Python pandas df index error when column empty-CodePudding

For a project I am importing a csv-file(s) into SQLite with the aid of pandas dataframe.

It 's a very big file (914 columns) so I want to split this by selecting the columns. I do this with pandas df.

This works fine, but not when there are no values in the column, then I get an index-error. I don't know in advance if a column will be empty.

def limit_rubric1(df):
    limit_df = df[[
        "Company",
        "RUB 1",
        "RUB 2",
        "RUB 3",
        "FileBase"]].fillna(value=0)
    # limit_df = limit_df.reset_index(drop=True)
    return limit_df

This is the error I get: File "C:\Users\xxx\PycharmProjects\MF\venv\lib\site-packages\pandas\core\indexes\base.py", line 6176, in _raise_if_missing raise KeyError(f"{not_found} not in index") KeyError: "['RUB 2'] not in index"
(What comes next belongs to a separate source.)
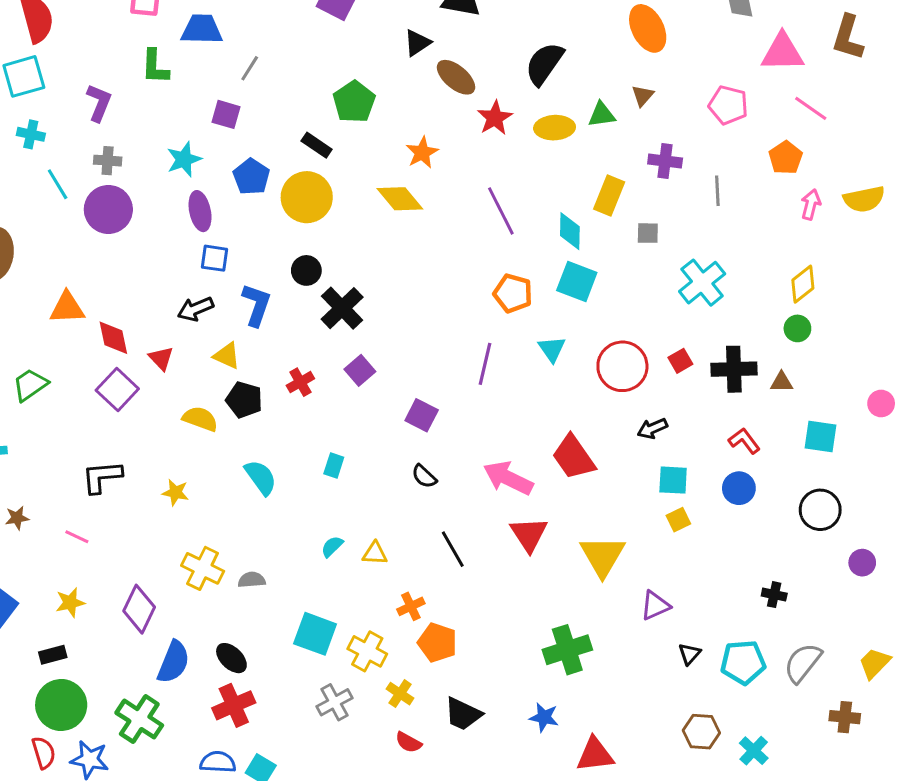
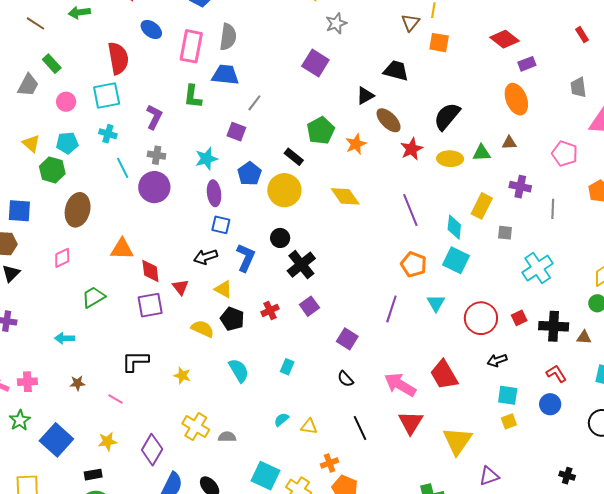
brown triangle: (643, 96) -> (509, 143), turned 42
orange star: (422, 153) -> (356, 144), moved
purple square: (117, 390) -> (150, 305), turned 32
CodePudding user response：

It depends what needs - if not exist RUB 2 and need this column in ouput with 0 use:

def limit_rubric1(df):
    return df.reindex(columns=[
        "Company",
        "RUB 1",
        "RUB 2",
        "RUB 3",
        "FileBase"], fill_value=0)

Or if need only existing columns:

def limit_rubric1(df):
    
    cols=df.columns.intersection(["Company","RUB 1","RUB 2","RUB 3","FileBase"],sort=False)
    return df[cols].fillna(value=0).reset_index(drop=True)